This birthday, there were four cakes.
The first was served Saturday before the actual date, in Tucson, with a friend who had the marvelous vegan delight specially made from lemons in his yard.
The second was the next day, in Southern California: a three-layer lemon perfection made by my sister, who understands the value of pudding as filling.
The third was on my actual birthday: a slice of magic sponge following a delicious paella at a sweet Spanish restaurant next to the cable car tracks.
The next day, on stage, the girls in the band presented me with a dense, princess-style berry-laden cake that I sampled at 4:30 in the morning when I finally got home.
I mention all these cakes because first, the gratitude I feel for the generous and loving people in my life overwhelms me, and to have a birthday celebration last a week is something I wish for every human. Second, it explains away my delinquency in writing a post for my blog last week. It was many days of delicious dinners, lots of laughing, lots of drinking and late nights and fun.
My life is so quiet much of the time. Unless I have shows with the band, it’s early mornings, quiet walks in the fog with the pug, lying on the couch or the window seat writing and reading. Tracking the bluejays and the hummingbirds in the back garden and watching the remarkable San Francisco sky. There are these little explosions of activity on the weekends, when I’m driving for hours and loading equipment and playing drums and getting little sleep, but the rest of the time, I’m still.
“Grace is always present. You imagine it is something somewhere high in the sky, far away, and has to descend. It is really inside you, in your Heart, and the moment you effect subsidence or merger of the mind into its Source, grace rushes forth, sprouting as from a spring within you”
― Ramana Maharshi
For some time, I have seen these periods of activity and socializing as setbacks in the progress I make as I go about the quiet part of my life, meditating and connecting to the true self that I long to live in permanently. I follow a course toward awakening, with a firm resolution for self-enquiry and resting in stillness. It has been years of this kind of seeking, and during this week of fun and excess I was examining my concept behind this “setback” in practice. Examining this deep concept of “Good Clem” and “Naughty Clem,” and how I think that a week of partying can erase any progress I’ve made toward enlightenment.

Collection entries

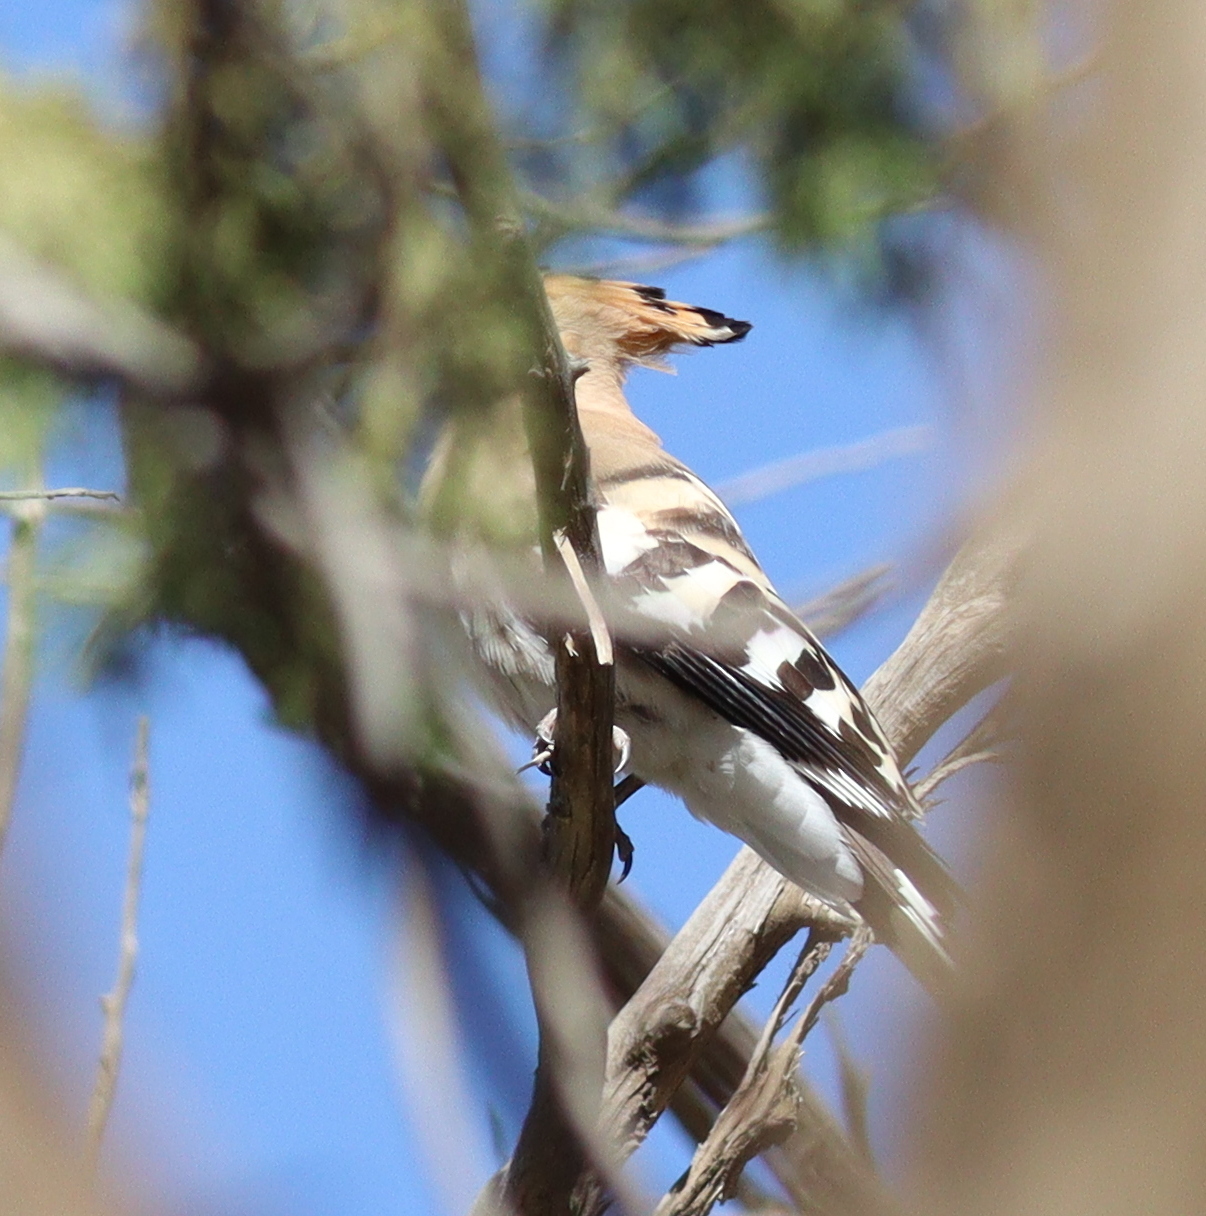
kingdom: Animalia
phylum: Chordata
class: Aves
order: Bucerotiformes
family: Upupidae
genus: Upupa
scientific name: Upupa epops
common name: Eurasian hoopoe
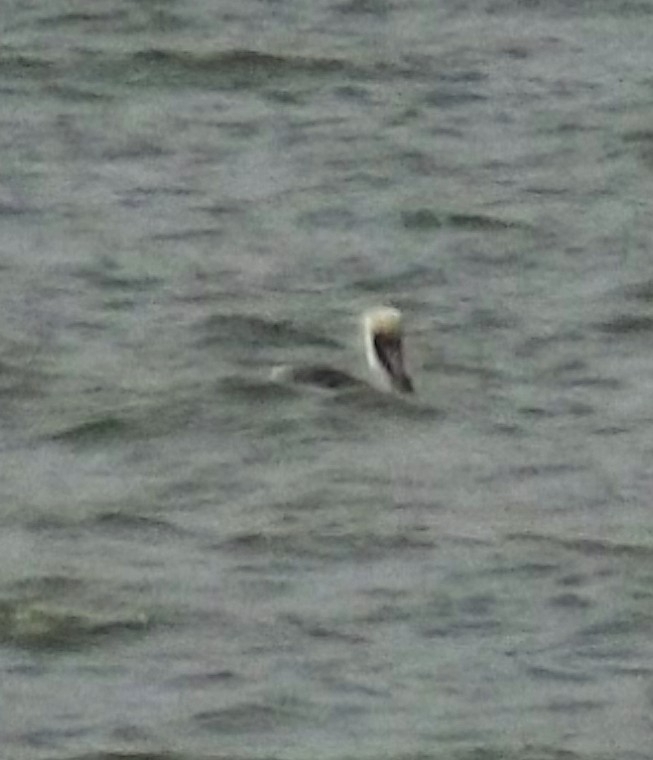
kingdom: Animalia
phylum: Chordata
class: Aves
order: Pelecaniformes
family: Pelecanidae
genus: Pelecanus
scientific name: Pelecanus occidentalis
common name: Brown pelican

### EXERCISE A
In the birthday post, where was the second cake served?
### EXERCISE B
Reproduce the records from the line that contains "genus: Upupa" through the end of the records, including that line, and leave out the pictures.
The birthday post and the records are unrelated material.

### FULL SOLUTION A
In Southern California.

### FULL SOLUTION B
genus: Upupa
scientific name: Upupa epops
common name: Eurasian hoopoe
kingdom: Animalia
phylum: Chordata
class: Aves
order: Pelecaniformes
family: Pelecanidae
genus: Pelecanus
scientific name: Pelecanus occidentalis
common name: Brown pelican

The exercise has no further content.